→ Page images with their extracted text
Start of Block
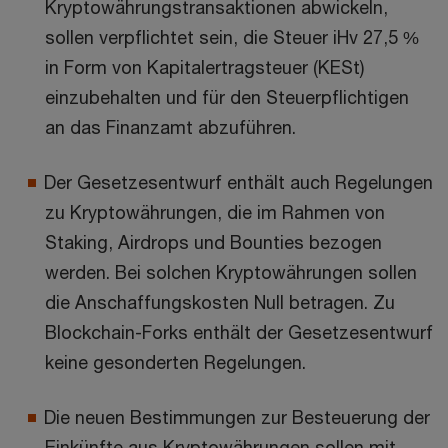
Kryptowährungstransaktionen abwickeln,
sollen verpflichtet sein, die Steuer iHv 27,5 %
in Form von Kapitalertragsteuer (KESt)
einzubehalten und für den Steuerpflichtigen
an das Finanzamt abzuführen.
Der Gesetzesentwurf enthält auch Regelungen
zu Kryptowährungen, die im Rahmen von
Staking, Airdrops und Bounties bezogen
werden. Bei solchen Kryptowährungen sollen
die Anschaffungskosten Null betragen. Zu
Blockchain-Forks enthält der Gesetzesentwurf
keine gesonderten Regelungen.
Die neuen Bestimmungen zur Besteuerung der
Einkünfte aus Kryptowährungen sollen mit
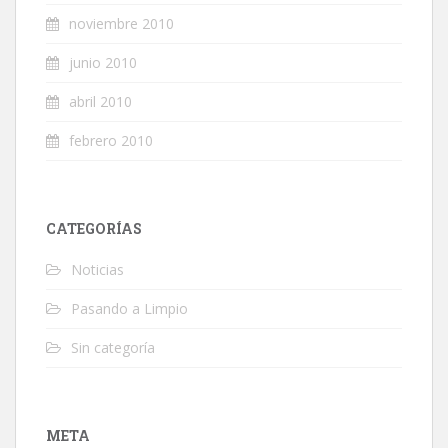
noviembre 2010
junio 2010
abril 2010
febrero 2010
CATEGORÍAS
Noticias
Pasando a Limpio
Sin categoría
META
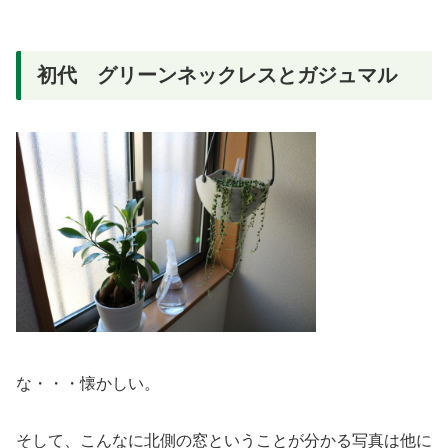
初代 グリーンネックレスとガジュマル
な・・・懐かしい。
そして、こんなに北側の窓ということが分かる写真は他に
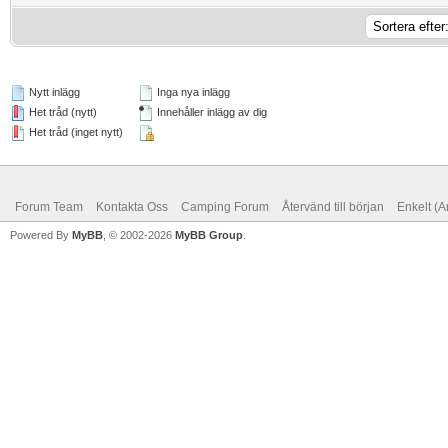
Nytt inlägg
Inga nya inlägg
Het tråd (nytt)
Innehåller inlägg av dig
Het tråd (inget nytt)
Forum Team
Kontakta Oss
Camping Forum
Återvänd till början
Enkelt (A
Powered By
MyBB
, © 2002-2026
MyBB Group
.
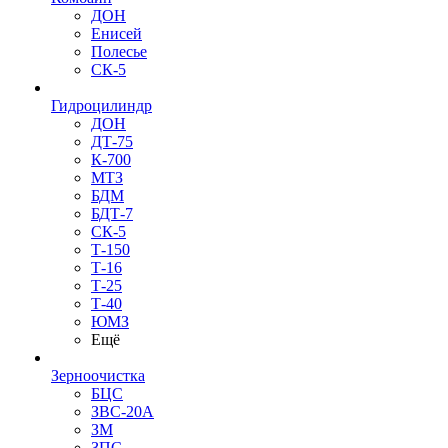
ДОН
Енисей
Полесье
СК-5
Гидроцилиндр
ДОН
ДТ-75
К-700
МТЗ
БДМ
БДТ-7
СК-5
Т-150
Т-16
Т-25
Т-40
ЮМЗ
Ещё
Зерноочистка
БЦС
ЗВС-20А
ЗМ
ЗПС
End of Block
How many lines in the material above contain the string "Gesetzesentwurf"? Give only the number.

2